Portraits de la Renaissance
de Nathalie Mandel

critiqué par Jlc, le 6 janvier 2008
( - 81 ans)


La note:  étoiles
L'élan et la lumière
Ce livre frappe d’abord par ses dimensions peu communes mais le portrait par Raphaël qui en est la couverture les justifie déjà, avant d’entrer dans cette galerie de portraits reflétant tout à la fois des histoires individuelles et leur universalité qui en fait, cinq ou six siècles plus tard, des témoins d’une grande modernité.

Nathalie Mandel a choisi une cinquantaine de tableaux, plus somptueux les uns que les autres, pour illustrer son propos, en un texte simple et très explicatif : la naissance du portrait à la Renaissance n’est pas le fait du hasard mais le fruit de circonstances artistiques, historiques, sociales, scientifiques et techniques.

Elle montre bien le bouleversement qui se produit alors quand l’invention de la perspective traduit une nouvelle vision du monde, quand l’image perd sa représentation exclusivement religieuse pour conquérir sa propre identité et mettre l’individu au centre de l’Histoire, même si elle demeure encore, chez les Flamands du quinzième siècle, une image de dévotion, les premiers portraits ayant été ceux de commanditaires d’œuvres pieuses.

Elle raconte la conjonction des temps, celui de la montée en puissance de quelques grands mécènes, seigneurs ou bourgeois enrichis dont le portrait signe la réalité du pouvoir ou la réussite sociale ; mais aussi celle des peintres qui ne sont plus considérés comme des artisans et obtiennent le statut d’artistes - on dirait aujourd’hui d’intellectuels - que symbolise l’apparition des premiers autoportraits. Ce fait historique se conjugue avec l’invention de la peinture à l’huile qui va remplacer la « tempera » ou peinture à l’œuf, pour simplifier.

Elle explique comment on passe du portrait en buste et de profil qui permet de mettre en valeur la beauté d’un visage féminin à la manière d’une icône (cf. le portrait de Pollaiolo) au portrait de trois quart qui donne au visage sa force plastique (l’homme au turban rouge de Van Eyck) et annonce la structure tridimensionnelle du portrait moderne.

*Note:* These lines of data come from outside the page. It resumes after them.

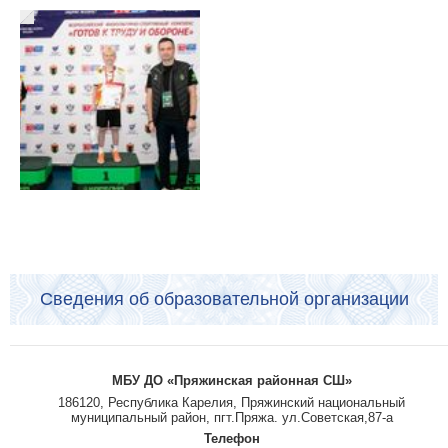
Сведения об образовательной организации
МБУ ДО «Пряжинская районная СШ»
186120, Республика Карелия, Пряжинский национальный
муниципальный район, пгт.Пряжа. ул.Советская,87-а
Телефон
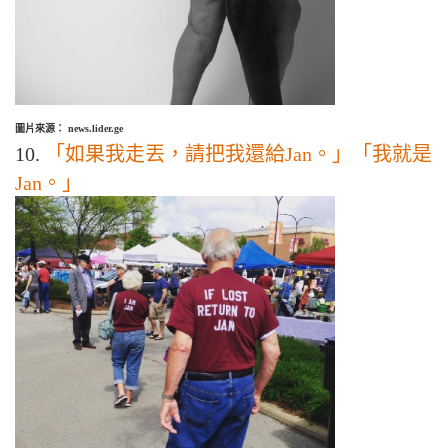
圖片來源： news.lider.ge
10.
「如果我走丟，請把我還給Jan。」「我就是
Jan。」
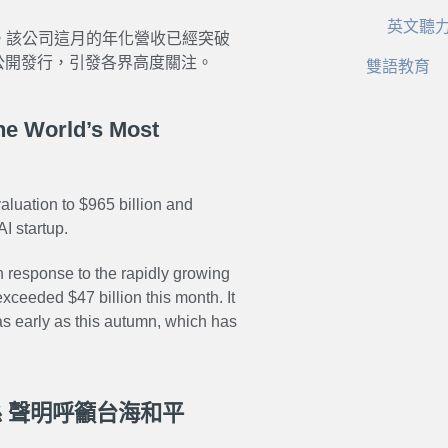
英文聽
求。該公司這月的年化營收已經突破
動首次公開發行，引發各界高度關注。
雙語教育
he World’s Most
aluation to $965 billion and
I startup.
 response to the rapidly growing
eeded $47 billion this month. It
g as early as this autumn, which has
 聲明呼籲台海和平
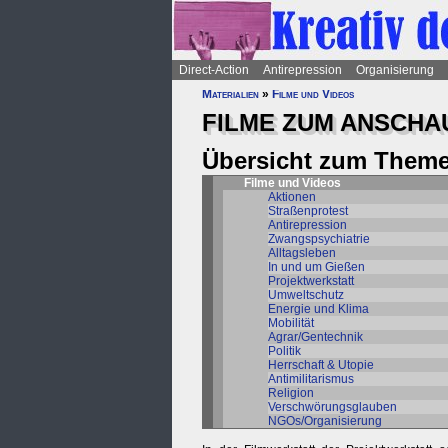
Direct-Action
Antirepression
Organisierung
Materialien
»
Filme und Videos
FILME ZUM ANSCHAU
Übersicht zum Theme
Filme und Videos
Aktionen
Straßenprotest
Antirepression
Zwangspsychiatrie
Alltagsleben
In und um Gießen
Projektwerkstatt
Umweltschutz
Energie und Klima
Mobilität
Agrar/Gentechnik
Politik
Herrschaft & Utopie
Antimilitarismus
Religion
Verschwörungsglauben
NGOs/Organisierung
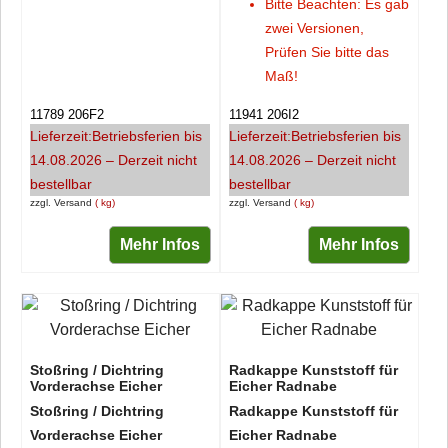
Bitte Beachten: Es gab
zwei Versionen,
Prüfen Sie bitte das
Maß!
11789 206F2
11941 206I2
Lieferzeit:
Betriebsferien bis
Lieferzeit:
Betriebsferien bis
14.08.2026 – Derzeit nicht
14.08.2026 – Derzeit nicht
bestellbar
bestellbar
zzgl. Versand
kg
zzgl. Versand
kg
Mehr Infos
Mehr Infos
Stoßring / Dichtring
Radkappe Kunststoff für
Vorderachse Eicher
Eicher Radnabe
Stoßring / Dichtring
Radkappe Kunststoff für
Vorderachse Eicher
Eicher Radnabe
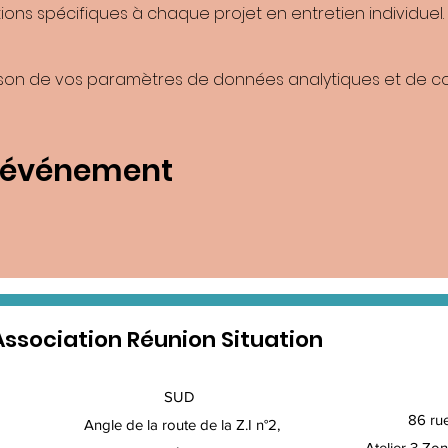
ons spécifiques à chaque projet en entretien individuel.
son de vos paramètres de données analytiques et de coo
t événement
Association Réunion Situation
SUD
86 ru
Angle de la route de la Z.I n°2,
Atelier 3 Zon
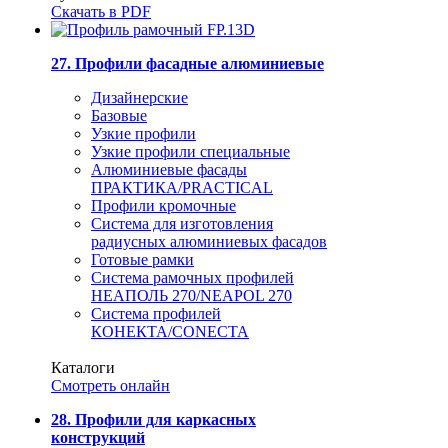
Скачать в PDF
27. Профили фасадные алюминиевые
Дизайнерские
Базовые
Узкие профили
Узкие профили специальные
Алюминиевые фасады
ПРАКТИКА/PRACTICAL
Профили кромочные
Система для изготовления
радиусных алюминиевых фасадов
Готовые рамки
Система рамочных профилей
НЕАПОЛЬ 270/NEAPOL 270
Система профилей
КОНЕКТА/CONECTA
Каталоги
Смотреть онлайн
28. Профили для каркасных
конструкций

Ainsi se crée pour la première fois une relation entre l’artiste, son modèle et le spectateur.

Elle décrit cet élan qui gagne l’Europe où Flamands et Italiens s’influencent mutuellement, les uns apportant « précision de la description, virtuosité d’exécution, sens de la lumière » quand les autres dissolvent les formes dans la couleur et suggèrent une certaine douceur. Ces grands artistes parviennent à exprimer une ressemblance qui est autant spirituelle que physique.

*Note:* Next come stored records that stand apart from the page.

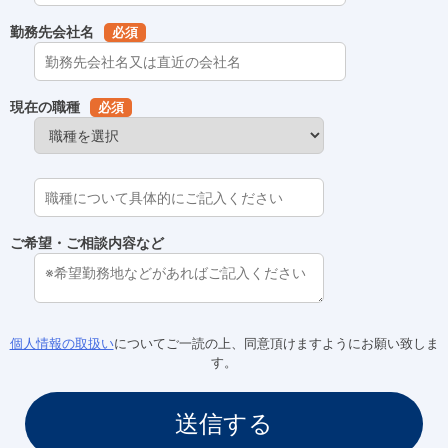
勤務先会社名
必須
現在の職種
必須
ご希望・ご相談内容など
個人情報の取扱い
についてご一読の上、同意頂けますようにお願い致しま
す。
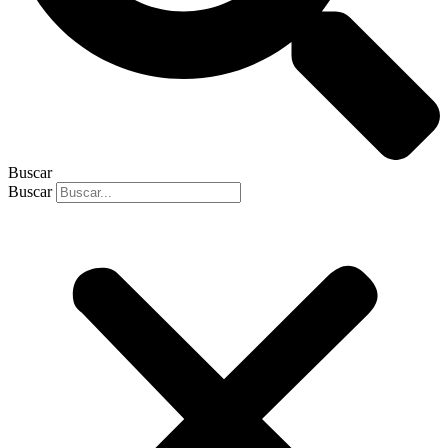
Buscar
Buscar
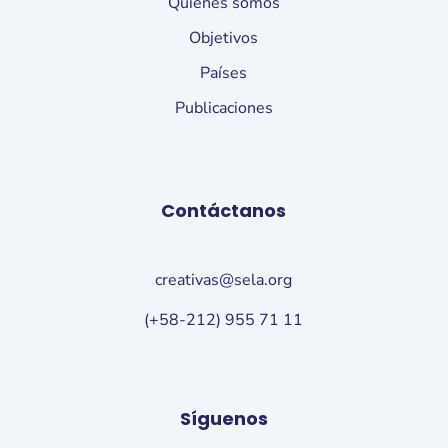
Quiénes somos
Objetivos
Países
Publicaciones
Contáctanos
creativas@sela.org
(+58-212) 955 71 11
Síguenos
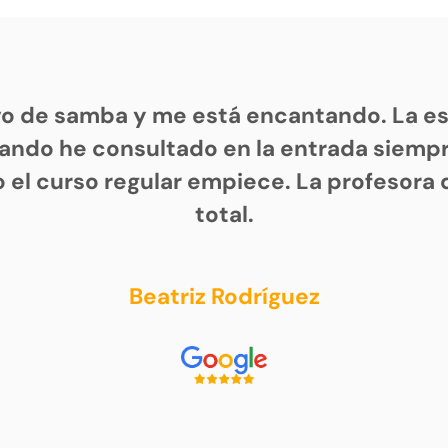
vo de samba y me está encantando. La es
ando he consultado en la entrada siem
 el curso regular empiece. La profesora 
total.
Beatriz Rodríguez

La préface du livre est empruntée au grand historien d’art, Elie Faure, pour qui « ces hommes invincibles qui, alors que tous les pouvoirs s’associaient pour leur barrer la route, ne reculèrent pas devant le tâche de découvrir des faits et des idées qui brisaient leurs équilibres d’âmes… et maintenaient en eux la nécessité d’un effort toujours tendu vers d’autres conquêtes. »

Enfin il y a la magie des images et il faut rendre hommage à l’éditeur, Assouline, pour la qualité de son travail. J’ai vraiment ressenti un choc en découvrant, pages 20 et 21, les portraits de Maria et Tomaso Portinari par Hans Memling. Et je ne jouerai au petit jeu stérile de regretter que tel ou tel portrait n’y soit pas au détriment de tel autre présent, même si j’aurais aimé y voir « Bella » de Palma Vecchio, ce magnifique regard amoureux. Mais que dire devant l’autoportrait de Dürer, le condottiere de Messina, la gitane de Boccaccino ou Baldassare Castiglione par Raphaël, l’homme au gant du Titien ? Que dire si ce n’est citer Marcel Proust « Les grands artistes n’ont jamais fait qu’une seule œuvre, ou plutôt n’ont jamais que réfracté, à travers des milieux divers, une même beauté qu’ils apportent au monde » ou Thomas Mann « Nous sommes beaucoup moins des individus que nous l’espérons ou le craignons. »

Un livre dont le prix est certes élevé mais qui est, à ma connaissance, une des plus grandes réussites dans l’édition artistique récente.